Scandale de corruption et record d'audience
La Coupe du Monde 2026 est secouée par une grave affaire de corruption. Des hackers égyptiens ont envoyé un e-mail depuis les comptes de la Fédération Argentine de Football. Cet e-mail admettait des « décisions arbitrales corrompues » lors de leur victoire en huitième de finale. Le Telegraph a révélé cette information, jetant un froid sur l'intégrité du tournoi.
Malgré la controverse, le Mondial bat des records d'audience. Le match Angleterre-Mexique est devenu le plus regardé de l'histoire de la télévision américaine. Il a attiré 44,9 millions de téléspectateurs. Près de la moitié des téléspectateurs actifs étaient branchés sur FOX.
La Corée du Sud, un retour houleux
La Corée du Sud a connu une élimination désastreuse. L'équipe et son sélectionneur, Hong Myung-bo, ont été violemment accueillis à l'aéroport d'Incheon. Des fans coréens ont hurlé et maudit l'entraîneur. Ce comportement reflète une frustration intense, souvent mal comprise en Occident.
Les réactions extrêmes des supporters sud-coréens ont été jugées sévèrement. Certains observateurs y ont vu un signe de « toxicité ». Ce constat met en lumière la passion parfois excessive du football international.
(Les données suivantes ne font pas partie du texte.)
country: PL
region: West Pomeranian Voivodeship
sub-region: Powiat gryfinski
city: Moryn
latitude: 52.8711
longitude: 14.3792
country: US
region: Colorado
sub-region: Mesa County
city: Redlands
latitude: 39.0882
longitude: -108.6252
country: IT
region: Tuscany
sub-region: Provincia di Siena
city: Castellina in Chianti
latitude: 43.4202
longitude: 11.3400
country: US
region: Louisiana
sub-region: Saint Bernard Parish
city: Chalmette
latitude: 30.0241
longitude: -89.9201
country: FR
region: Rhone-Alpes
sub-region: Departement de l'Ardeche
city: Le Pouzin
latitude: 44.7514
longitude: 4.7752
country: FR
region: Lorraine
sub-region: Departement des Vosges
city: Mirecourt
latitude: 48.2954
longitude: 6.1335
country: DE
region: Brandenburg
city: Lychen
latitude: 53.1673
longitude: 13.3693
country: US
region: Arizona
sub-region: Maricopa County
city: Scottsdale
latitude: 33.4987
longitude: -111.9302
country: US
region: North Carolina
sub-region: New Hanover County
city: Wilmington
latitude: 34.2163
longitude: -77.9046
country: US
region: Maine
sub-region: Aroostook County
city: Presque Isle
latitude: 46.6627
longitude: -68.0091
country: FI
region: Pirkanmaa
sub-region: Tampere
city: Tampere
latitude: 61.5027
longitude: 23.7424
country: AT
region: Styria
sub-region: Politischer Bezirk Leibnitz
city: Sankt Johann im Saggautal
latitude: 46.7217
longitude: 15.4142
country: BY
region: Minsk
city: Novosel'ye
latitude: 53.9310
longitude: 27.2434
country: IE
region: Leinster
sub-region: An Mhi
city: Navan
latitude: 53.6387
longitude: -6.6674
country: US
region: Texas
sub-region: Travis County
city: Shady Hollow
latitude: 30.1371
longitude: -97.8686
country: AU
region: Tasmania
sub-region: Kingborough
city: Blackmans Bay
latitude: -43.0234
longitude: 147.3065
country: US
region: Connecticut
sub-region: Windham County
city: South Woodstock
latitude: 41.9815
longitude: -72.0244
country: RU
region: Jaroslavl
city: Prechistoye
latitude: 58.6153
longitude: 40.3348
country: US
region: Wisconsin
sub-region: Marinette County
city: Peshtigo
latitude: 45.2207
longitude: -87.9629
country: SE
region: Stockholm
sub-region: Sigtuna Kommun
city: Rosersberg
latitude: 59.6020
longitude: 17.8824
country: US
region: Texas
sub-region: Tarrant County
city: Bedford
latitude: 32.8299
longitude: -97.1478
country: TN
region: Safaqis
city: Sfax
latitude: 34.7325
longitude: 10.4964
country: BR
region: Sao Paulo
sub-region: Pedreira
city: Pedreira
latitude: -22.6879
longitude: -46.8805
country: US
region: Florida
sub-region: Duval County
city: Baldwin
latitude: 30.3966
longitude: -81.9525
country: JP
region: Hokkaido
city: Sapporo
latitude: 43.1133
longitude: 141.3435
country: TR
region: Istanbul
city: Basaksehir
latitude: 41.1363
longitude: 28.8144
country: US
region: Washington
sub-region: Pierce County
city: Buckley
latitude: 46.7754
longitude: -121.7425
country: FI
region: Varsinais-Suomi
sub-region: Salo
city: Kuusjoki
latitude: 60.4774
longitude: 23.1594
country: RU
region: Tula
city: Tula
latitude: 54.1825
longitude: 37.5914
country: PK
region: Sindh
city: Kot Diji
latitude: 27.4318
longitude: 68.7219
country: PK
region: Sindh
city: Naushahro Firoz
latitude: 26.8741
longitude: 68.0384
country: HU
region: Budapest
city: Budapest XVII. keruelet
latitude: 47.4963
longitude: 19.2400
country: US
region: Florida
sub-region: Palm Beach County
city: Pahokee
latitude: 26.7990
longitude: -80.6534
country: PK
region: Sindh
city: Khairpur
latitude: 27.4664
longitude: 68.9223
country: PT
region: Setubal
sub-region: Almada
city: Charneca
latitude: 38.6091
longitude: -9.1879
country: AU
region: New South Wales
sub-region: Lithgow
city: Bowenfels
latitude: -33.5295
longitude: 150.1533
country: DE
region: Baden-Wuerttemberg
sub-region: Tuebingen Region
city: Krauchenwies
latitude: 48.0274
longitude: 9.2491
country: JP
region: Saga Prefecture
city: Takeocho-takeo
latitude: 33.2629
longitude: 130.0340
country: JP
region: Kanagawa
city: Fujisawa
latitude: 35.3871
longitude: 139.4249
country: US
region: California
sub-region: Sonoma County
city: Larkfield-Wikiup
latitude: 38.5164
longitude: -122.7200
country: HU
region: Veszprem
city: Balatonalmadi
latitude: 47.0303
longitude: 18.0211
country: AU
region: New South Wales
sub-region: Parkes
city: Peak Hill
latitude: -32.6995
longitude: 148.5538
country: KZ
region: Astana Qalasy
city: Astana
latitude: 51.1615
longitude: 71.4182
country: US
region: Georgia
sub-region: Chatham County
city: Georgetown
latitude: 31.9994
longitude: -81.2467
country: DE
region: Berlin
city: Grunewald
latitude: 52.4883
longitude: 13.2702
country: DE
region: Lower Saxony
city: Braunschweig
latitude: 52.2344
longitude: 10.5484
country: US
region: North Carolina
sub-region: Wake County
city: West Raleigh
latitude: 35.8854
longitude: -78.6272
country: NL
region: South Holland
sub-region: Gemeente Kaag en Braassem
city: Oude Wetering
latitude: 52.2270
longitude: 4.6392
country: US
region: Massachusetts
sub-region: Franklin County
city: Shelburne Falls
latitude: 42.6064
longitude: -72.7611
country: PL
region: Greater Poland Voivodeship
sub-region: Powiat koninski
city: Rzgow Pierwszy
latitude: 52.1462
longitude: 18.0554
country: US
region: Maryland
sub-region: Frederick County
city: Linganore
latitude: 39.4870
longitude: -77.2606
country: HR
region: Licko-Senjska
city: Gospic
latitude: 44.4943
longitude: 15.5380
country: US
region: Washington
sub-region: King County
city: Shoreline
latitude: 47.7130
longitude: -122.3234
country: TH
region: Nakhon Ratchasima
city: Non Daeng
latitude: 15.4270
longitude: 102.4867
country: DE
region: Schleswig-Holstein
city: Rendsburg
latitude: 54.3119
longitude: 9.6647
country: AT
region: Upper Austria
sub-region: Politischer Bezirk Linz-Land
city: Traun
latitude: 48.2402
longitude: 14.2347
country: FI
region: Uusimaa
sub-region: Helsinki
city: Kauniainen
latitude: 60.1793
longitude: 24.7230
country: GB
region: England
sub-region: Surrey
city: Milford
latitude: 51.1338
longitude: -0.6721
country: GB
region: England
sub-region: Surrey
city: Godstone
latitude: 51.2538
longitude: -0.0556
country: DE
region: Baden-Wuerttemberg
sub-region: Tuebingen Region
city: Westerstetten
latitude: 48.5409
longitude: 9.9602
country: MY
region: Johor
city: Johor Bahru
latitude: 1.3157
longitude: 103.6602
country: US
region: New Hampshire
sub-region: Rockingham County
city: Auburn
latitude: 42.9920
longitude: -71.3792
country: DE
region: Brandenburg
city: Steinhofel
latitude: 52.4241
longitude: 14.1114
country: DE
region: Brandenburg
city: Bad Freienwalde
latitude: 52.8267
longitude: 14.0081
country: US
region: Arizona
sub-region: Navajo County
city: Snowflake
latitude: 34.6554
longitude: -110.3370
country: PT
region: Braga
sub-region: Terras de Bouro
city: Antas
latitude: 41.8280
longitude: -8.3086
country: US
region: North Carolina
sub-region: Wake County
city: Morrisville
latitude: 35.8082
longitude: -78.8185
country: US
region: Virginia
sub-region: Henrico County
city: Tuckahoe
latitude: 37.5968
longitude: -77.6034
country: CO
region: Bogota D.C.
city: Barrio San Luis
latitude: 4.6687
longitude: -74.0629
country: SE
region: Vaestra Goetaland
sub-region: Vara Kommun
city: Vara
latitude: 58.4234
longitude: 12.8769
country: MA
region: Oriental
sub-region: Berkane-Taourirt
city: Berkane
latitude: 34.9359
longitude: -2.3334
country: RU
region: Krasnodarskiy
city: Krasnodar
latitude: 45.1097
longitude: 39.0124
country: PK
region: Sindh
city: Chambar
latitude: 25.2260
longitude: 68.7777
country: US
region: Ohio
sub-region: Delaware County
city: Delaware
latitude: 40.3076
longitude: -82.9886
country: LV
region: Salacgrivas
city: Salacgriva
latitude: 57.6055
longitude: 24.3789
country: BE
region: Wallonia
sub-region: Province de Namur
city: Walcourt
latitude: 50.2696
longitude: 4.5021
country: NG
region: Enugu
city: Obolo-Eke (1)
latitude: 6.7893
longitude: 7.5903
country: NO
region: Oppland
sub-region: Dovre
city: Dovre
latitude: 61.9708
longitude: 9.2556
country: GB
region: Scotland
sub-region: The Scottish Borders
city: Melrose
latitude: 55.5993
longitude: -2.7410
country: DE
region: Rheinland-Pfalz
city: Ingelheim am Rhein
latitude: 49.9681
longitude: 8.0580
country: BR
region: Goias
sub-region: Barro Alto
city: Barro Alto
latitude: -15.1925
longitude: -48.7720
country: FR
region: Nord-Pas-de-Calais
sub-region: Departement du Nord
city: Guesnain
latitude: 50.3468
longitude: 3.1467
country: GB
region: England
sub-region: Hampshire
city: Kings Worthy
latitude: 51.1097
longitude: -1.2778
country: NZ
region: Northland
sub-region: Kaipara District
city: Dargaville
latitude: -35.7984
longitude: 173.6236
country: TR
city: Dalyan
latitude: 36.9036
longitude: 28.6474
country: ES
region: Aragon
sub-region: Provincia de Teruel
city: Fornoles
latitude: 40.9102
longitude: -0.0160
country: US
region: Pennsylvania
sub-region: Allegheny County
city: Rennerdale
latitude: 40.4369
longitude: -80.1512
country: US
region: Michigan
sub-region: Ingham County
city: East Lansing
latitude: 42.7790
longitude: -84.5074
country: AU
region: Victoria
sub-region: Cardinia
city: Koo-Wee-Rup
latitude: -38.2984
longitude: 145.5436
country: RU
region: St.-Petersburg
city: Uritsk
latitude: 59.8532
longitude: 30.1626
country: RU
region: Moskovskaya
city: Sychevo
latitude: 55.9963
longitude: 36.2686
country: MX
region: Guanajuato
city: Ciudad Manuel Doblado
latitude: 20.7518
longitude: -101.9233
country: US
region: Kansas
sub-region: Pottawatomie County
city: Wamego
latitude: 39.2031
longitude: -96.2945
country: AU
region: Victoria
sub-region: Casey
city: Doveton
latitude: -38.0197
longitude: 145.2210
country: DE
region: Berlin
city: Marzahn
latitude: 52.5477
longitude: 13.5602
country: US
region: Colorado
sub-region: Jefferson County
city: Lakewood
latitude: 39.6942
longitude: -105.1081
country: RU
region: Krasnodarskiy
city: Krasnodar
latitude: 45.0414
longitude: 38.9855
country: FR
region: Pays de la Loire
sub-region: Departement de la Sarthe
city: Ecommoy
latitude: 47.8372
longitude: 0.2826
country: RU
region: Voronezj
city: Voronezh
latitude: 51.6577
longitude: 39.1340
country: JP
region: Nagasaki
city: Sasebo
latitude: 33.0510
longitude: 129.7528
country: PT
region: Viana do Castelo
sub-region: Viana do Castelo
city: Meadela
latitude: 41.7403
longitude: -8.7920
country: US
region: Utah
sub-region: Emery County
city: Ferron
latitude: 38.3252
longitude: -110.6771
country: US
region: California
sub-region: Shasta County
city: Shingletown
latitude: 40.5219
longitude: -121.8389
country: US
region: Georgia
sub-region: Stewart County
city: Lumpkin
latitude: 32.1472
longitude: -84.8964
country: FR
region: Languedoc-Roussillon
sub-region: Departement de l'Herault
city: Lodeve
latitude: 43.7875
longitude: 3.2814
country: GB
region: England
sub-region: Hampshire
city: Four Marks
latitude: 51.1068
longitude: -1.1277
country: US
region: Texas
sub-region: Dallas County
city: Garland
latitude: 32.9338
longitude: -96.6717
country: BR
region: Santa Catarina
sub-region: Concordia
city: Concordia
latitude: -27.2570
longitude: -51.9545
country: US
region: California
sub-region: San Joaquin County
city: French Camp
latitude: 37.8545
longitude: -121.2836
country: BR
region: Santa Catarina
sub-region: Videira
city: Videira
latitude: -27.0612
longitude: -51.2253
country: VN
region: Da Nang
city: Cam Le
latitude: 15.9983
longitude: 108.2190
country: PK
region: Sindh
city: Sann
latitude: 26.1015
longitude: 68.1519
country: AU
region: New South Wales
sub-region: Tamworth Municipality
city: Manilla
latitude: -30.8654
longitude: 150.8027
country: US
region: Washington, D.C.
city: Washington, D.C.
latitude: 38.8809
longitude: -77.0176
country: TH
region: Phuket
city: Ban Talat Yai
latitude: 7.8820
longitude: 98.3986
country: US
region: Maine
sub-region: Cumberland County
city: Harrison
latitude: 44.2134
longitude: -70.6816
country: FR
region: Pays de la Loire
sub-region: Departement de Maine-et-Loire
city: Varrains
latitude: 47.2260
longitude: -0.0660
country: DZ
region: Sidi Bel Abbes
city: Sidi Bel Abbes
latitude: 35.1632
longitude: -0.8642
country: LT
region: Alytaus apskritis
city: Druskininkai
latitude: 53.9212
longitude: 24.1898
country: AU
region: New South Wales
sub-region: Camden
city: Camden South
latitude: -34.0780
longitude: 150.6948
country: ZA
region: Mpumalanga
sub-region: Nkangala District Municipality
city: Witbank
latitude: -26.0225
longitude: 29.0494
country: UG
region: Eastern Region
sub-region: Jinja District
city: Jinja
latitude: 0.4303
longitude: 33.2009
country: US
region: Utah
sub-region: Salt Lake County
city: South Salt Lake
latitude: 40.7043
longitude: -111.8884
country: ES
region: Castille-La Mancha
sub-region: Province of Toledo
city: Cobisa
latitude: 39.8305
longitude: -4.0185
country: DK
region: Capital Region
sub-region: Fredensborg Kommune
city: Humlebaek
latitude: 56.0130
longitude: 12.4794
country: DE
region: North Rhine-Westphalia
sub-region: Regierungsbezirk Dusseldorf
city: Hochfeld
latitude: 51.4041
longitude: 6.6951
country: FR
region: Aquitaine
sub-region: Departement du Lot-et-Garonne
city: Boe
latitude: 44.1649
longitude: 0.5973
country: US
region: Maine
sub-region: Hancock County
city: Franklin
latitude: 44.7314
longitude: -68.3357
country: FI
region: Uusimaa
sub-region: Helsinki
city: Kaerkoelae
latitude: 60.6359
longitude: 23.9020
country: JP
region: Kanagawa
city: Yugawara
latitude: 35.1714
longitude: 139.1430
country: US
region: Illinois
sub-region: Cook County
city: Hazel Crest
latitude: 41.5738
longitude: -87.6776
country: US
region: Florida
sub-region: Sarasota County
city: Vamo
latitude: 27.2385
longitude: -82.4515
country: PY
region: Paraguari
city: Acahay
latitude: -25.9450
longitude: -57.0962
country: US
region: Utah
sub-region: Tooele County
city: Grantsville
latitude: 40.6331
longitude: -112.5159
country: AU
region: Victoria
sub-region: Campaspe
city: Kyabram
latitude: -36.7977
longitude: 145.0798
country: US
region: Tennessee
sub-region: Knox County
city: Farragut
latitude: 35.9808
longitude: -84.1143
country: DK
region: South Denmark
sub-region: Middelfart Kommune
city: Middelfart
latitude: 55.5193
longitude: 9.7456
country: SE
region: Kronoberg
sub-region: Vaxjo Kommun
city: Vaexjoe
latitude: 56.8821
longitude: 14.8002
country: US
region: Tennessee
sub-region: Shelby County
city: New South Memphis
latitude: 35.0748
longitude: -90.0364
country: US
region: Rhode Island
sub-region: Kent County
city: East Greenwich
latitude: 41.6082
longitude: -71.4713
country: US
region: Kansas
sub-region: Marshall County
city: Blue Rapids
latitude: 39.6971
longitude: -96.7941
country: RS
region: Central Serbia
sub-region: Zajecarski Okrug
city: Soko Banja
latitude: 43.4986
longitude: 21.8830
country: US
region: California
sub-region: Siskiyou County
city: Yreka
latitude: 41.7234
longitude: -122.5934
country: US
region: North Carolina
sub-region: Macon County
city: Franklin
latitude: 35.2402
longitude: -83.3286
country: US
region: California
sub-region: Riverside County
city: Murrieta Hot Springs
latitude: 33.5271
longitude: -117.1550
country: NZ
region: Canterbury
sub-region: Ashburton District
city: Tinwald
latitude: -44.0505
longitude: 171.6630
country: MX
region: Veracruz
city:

L'Espagne confirme sa montée en puissance. La Roja s'appuie sur un milieu de terrain technique et athlétique. Pedri, Gavi et Rodri sont les piliers de cette nouvelle génération. Leur style de jeu, basé sur la possession et la verticalité, rappelle l'ère dorée 2008-2012. La victoire en Ligue des Nations 2023 avait déjà posé les bases de ce renouveau. Pour la Belgique, c'est un nouveau coup dur. La « Génération Dorée » s'éteint sans le sacre mondial espéré. Courtois, absent pour la fin du tournoi, symbolise cette fin de cycle. Son palmarès individuel est immense, mais le collectif belge n'a jamais concrétisé son potentiel en Coupe du Monde.